Bir köyde iki kardeş varmış. Bu kardeşlerin anne babaları çok muttaki insanlarmış. Çok sevdikleri iki çocuklarını da kendileri gibi yetiştirmeye çalışmışlar. Çocuklarda aldıkları ahlak gereği birbirlerini Allah için çok severlermiş. Zaman geçmiş büyümüş, ev bark sahibi olmuşlar.

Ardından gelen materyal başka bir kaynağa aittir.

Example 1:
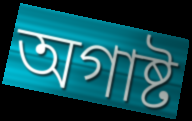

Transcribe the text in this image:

অগাষ্ট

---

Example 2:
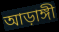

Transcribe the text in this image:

আড়াঙ্গী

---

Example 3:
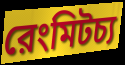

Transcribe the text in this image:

রেংমিটচ্য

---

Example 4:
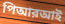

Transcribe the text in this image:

পিআরআই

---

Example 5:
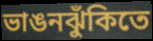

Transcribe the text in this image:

ভাঙনঝুঁকিতে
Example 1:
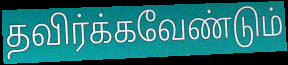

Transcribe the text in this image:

தவிர்க்கவேண்டும்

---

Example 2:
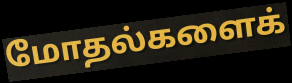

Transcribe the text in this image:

மோதல்களைக்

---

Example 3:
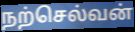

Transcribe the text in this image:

நற்செல்வன்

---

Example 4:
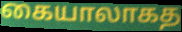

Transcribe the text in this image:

கையாலாகத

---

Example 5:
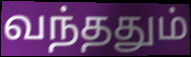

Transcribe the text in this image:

வந்ததும்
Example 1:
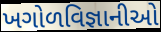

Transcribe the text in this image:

ખગોળવિજ્ઞાનીઓ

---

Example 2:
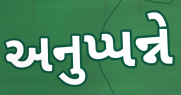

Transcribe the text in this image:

અનુપ્પન્ને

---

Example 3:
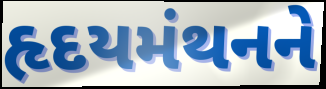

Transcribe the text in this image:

હૃદયમંથનને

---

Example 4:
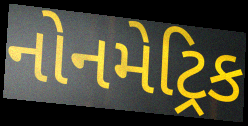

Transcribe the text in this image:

નોનમેટ્રિક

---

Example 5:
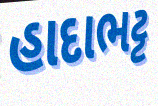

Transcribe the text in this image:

હાદાભટ્ટ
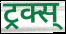
ट्रक्स्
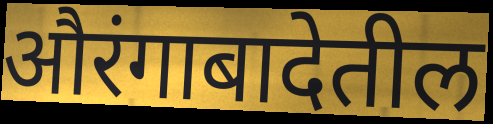
औरंगाबादेतील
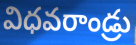
విధవరాండ్రు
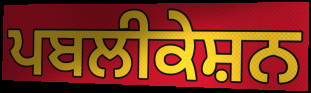
ਪਬਲੀਕੇਸ਼ਨ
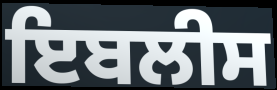
ਇਬਲੀਸ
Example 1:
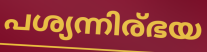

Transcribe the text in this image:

പശ്യന്നിര്ഭയ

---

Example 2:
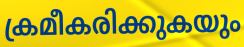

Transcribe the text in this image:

ക്രമീകരിക്കുകയും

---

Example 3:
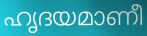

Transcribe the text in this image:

ഹൃദയമാണീ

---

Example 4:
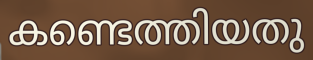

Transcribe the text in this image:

കണ്ടെത്തിയതു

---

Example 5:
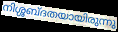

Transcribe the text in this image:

നിശ്ശബ്ദതയായിരുന്നു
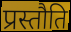
प्रस्तौति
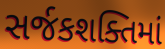
સર્જકશક્તિમાં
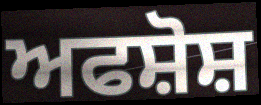
ਅਫਸ਼ੋਸ਼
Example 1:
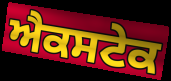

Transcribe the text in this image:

ਐਕਸਟੇਕ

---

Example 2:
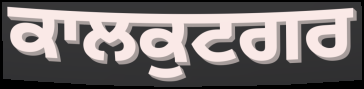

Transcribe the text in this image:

ਕਾਲਕੁਟਗਰ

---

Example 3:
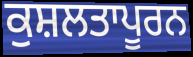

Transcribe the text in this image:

ਕੁਸ਼ਲਤਾਪੂਰਨ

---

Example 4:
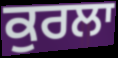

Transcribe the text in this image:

ਕੁਰਲਾ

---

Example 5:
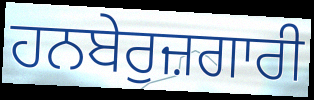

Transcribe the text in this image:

ਹਨਬੇਰੁਜ਼ਗਾਰੀ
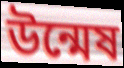
উন্মেষ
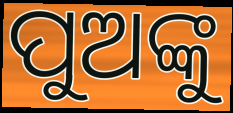
ପୁଅଙ୍କୁ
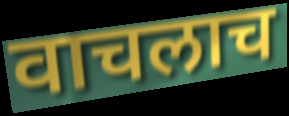
वाचलाच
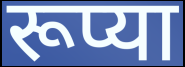
रूप्या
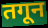
तगून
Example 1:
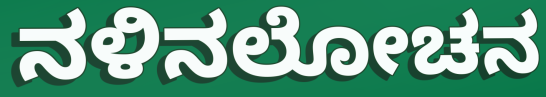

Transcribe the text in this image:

ನಳಿನಲೋಚನ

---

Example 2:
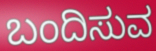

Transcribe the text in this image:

ಬಂದಿಸುವ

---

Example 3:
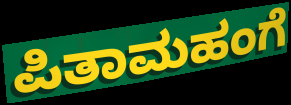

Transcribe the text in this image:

ಪಿತಾಮಹಂಗೆ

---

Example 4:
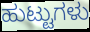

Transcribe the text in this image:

ಹುಟ್ಟುಗಳು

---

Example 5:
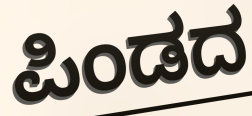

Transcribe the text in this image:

ಪಿಂಡದ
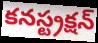
కనస్ట్రక్షన్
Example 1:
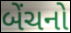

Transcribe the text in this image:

બેંચનો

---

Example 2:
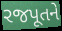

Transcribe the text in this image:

રજપૂતને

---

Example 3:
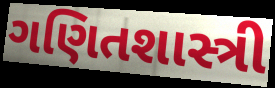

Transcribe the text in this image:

ગણિતશાસ્ત્રી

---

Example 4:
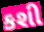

Her ikisi de çiftçilikle uğraşırmış. Çiftçilikle uğraşmaları nedeniyle öküz onlar için çok önemliymiş. Birbirini çok seven bu iki kardeşin ortak oldukları 4 tane danaları varmış. Bu danalardan birisinin çok iyi öküz olacağı, çiftçinin işini kolaylaştıracağı çok belliymiş. Bu durum hem kardeşler tarafından hem de köylü tarafından görülmekteymiş. Her iki kardeş de bu kırmızı dananın kendi payına düşeceği kanaati ile onu beslerlermiş. Diğer hayvanlara vermedikleri halde ona evde bulunan ve genellikle insanların kullandığı eski kaplar içinde çeşitli yiyecekler verirlermiş.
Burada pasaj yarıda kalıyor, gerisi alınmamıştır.